Top 5 Fake At The Drive-In or Fugazi song titles
1. Reduction Militia
2. Intimidation Precept
3. Signal To Aviator*
4. Incandescent/Fluorescent
5. Fitzcarraldo Ornament
*Suitable for an emo band name. Or, actually, any of these will work if you just add a dangling modifier to them.
I'm emo'd out. Let's talk turkey....MTV turkey!
Last night was the MTV Movie Awards as seen on cable or satellite television station MTV. MTV was a television station that played promotional music videos starting in 1982. They later went on to do specialty programming that all but eliminated actual music videos from their repertoire. Now a days, you're more likely to see college kids playing with feces and throwing up on each other than actual videos. But the hipster geniuses at MTV have perpetuated a movie awards show that is pretty much the highlight of their programming year. Last night was no exception. Highlight reel:
1. Sarah Silverman hosts. I just about crapped my pants and fed it to my housemate(MTV Real World style)when Sarah Silverman made the Paris Hilton joke about painting the prison bars like penises so she would feel more comfortable- after a priceless reaction shot of Paris, Silverman continued to say something to the effect of why should I feel dirty after saying that? Which was great because you almost felt bad for Paris Hilton, but then realized that she's a sucky rich bitch celebrity who does nothing but humiliate people on her tv show and get dry-jammed by every VD-infected tool she comes across, so PARIS CAN SUCK IT. Also, Sarah Silverman's a hottie...she's like Jonathan Silverman but with awesome tits. C'mon, we've all had that Caddyshack II fantasy, right broughams?
2. Jack Nicholson's rambling speech that made no fucking sense. Plus, what's the deal with his voice? Does he have emphyzema or something? It sounded like he drank a gallon of vitaman D milk and gargled some large-curd cottage cheese before he spake. He also might have been out to sea without Shirley McLaine or Merryl Streep there to get his inside jokes.
3.Amy Winehouse. Super.
4.Bruce Willis slurring his way through a casual shirt that my girlfriend's dad would wear.

• **SOURCE DATA**

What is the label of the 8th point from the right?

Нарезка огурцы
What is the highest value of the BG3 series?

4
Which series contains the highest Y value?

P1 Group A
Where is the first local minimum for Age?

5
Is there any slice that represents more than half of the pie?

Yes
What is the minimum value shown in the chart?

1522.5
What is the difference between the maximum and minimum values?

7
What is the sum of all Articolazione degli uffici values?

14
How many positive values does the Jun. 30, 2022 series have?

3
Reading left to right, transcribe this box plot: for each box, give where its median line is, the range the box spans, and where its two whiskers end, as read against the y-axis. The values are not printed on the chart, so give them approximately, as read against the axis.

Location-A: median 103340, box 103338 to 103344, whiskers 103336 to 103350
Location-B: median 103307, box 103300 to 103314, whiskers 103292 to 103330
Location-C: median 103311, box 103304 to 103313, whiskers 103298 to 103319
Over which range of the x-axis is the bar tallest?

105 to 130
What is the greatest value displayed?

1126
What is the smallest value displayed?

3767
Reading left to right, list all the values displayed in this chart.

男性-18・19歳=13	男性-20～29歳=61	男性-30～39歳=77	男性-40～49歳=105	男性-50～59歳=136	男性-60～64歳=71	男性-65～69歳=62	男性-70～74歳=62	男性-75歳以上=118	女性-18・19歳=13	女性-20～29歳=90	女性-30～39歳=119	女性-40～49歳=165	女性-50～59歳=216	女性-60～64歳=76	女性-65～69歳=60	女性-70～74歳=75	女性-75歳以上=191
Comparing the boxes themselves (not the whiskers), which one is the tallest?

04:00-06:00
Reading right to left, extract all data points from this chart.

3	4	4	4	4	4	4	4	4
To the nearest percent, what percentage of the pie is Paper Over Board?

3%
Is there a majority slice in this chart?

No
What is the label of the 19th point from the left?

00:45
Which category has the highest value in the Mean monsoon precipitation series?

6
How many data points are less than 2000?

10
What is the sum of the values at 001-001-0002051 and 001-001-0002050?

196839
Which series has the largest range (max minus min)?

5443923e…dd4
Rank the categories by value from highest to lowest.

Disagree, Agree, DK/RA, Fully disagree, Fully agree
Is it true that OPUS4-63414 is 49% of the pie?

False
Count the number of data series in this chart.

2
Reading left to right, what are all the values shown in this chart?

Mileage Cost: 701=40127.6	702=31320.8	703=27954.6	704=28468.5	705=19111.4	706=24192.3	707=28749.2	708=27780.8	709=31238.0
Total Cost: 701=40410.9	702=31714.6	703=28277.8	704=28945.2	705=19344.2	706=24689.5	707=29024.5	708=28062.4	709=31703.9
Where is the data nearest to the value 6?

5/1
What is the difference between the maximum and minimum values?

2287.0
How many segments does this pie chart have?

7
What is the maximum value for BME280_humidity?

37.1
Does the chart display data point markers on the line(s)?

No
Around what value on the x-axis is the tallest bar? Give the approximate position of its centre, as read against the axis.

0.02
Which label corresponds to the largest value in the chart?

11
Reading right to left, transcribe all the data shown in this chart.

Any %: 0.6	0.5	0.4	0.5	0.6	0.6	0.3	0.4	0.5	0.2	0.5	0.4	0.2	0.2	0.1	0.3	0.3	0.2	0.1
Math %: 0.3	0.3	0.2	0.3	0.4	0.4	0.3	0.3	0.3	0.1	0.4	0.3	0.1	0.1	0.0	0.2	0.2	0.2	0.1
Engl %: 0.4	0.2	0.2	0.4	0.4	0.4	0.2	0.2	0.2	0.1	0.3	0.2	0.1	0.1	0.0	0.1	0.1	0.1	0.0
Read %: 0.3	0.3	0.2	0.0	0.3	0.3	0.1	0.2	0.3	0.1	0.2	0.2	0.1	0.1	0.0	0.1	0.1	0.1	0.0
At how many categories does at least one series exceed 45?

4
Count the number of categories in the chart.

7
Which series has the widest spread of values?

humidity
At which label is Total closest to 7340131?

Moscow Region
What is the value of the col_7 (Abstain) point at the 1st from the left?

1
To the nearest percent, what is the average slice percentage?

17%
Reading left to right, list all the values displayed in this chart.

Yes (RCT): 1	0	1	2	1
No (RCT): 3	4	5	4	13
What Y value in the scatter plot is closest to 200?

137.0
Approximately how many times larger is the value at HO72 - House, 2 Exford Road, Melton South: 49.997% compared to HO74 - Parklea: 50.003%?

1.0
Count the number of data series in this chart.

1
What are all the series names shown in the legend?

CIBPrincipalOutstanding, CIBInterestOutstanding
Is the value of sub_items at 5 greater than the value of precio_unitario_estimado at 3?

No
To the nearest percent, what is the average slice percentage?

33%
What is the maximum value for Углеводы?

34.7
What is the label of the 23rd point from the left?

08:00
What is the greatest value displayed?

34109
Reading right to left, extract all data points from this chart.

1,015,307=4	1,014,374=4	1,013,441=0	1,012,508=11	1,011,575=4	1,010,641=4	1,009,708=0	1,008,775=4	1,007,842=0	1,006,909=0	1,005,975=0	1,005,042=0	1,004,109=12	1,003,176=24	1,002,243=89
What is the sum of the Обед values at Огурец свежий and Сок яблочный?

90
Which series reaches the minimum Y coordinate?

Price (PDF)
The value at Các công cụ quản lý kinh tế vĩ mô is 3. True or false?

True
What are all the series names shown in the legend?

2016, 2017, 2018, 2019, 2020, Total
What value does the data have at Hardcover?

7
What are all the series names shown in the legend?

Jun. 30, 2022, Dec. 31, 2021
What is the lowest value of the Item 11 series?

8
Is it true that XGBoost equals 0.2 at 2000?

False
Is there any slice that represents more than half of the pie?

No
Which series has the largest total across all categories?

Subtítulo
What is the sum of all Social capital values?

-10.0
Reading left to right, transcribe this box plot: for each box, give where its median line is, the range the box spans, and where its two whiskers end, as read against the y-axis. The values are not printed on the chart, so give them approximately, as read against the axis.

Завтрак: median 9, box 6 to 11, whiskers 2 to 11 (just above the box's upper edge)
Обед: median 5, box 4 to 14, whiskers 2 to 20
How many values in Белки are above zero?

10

• **ACTIVITY LIST**
A – According to the blog post about the MTV Movie Awards, in what year did MTV start playing promotional music videos?
B – Pick up the blog post about the MTV Movie Awards after its final line and keep writing it.

• **RESULTS OF THE EXERCISE**
A – 1982

B –
5.Robin Williams did this fantastic bit of comedy where he said some words with a convivial Mexican/of Latin origin accent. I mean he just killed! Like I thought Dane Cook was the shit-hot comedian of the night, but then out of nowhere, Robin Williams had me floored- practically barfing over his masterful comedy schtick. Imagine Robin just freestyling with a Mexican accent...in a kilt. Hilarious!
6. Spoof! I did it again! A bunch of losers spent a bunch of money making spoofs of nominated(?) movies. Apparently, all you have to do is somehow work a Quentin Tarrentino film into your lame video productions class project(mine was a bad-dubbed kung-fu movie), kick the special effects generator and write a bunch of embarrasingly bad jokes. I really was embarrassed for humanity when I was watching Little Miss Squirtgun(??) Fuck you for fucking up the bell curve, you're all losers.
7. Tivo crammed the entire show all into a concise 1:30:00. Back to Man Vs. Wild!!!
I'M OUT.

2 comments:

Anonymous said...

did you just make up "dry-jammed"? cause that's hot...tho' it made me think of toast a split-second before i got it.
i borrowed that red fugazi (wasn't it called like '9 songs' or something? guess it was before they got a thesaurus) record so i could tape it, and my dad said it was boring while using his stereo.

Ghostface said...

Most of those Fugazi songs don't really sound like they've "tried too hard" though do they? 'Forensic scene', 'Ex-spectator' and 'Sieve-fisted find' aren't exactly trying to blind you with science now are they?

I do see the essence of your point, but to go on and describe Winehouse as "super" overrides any creedence I might have given to your point.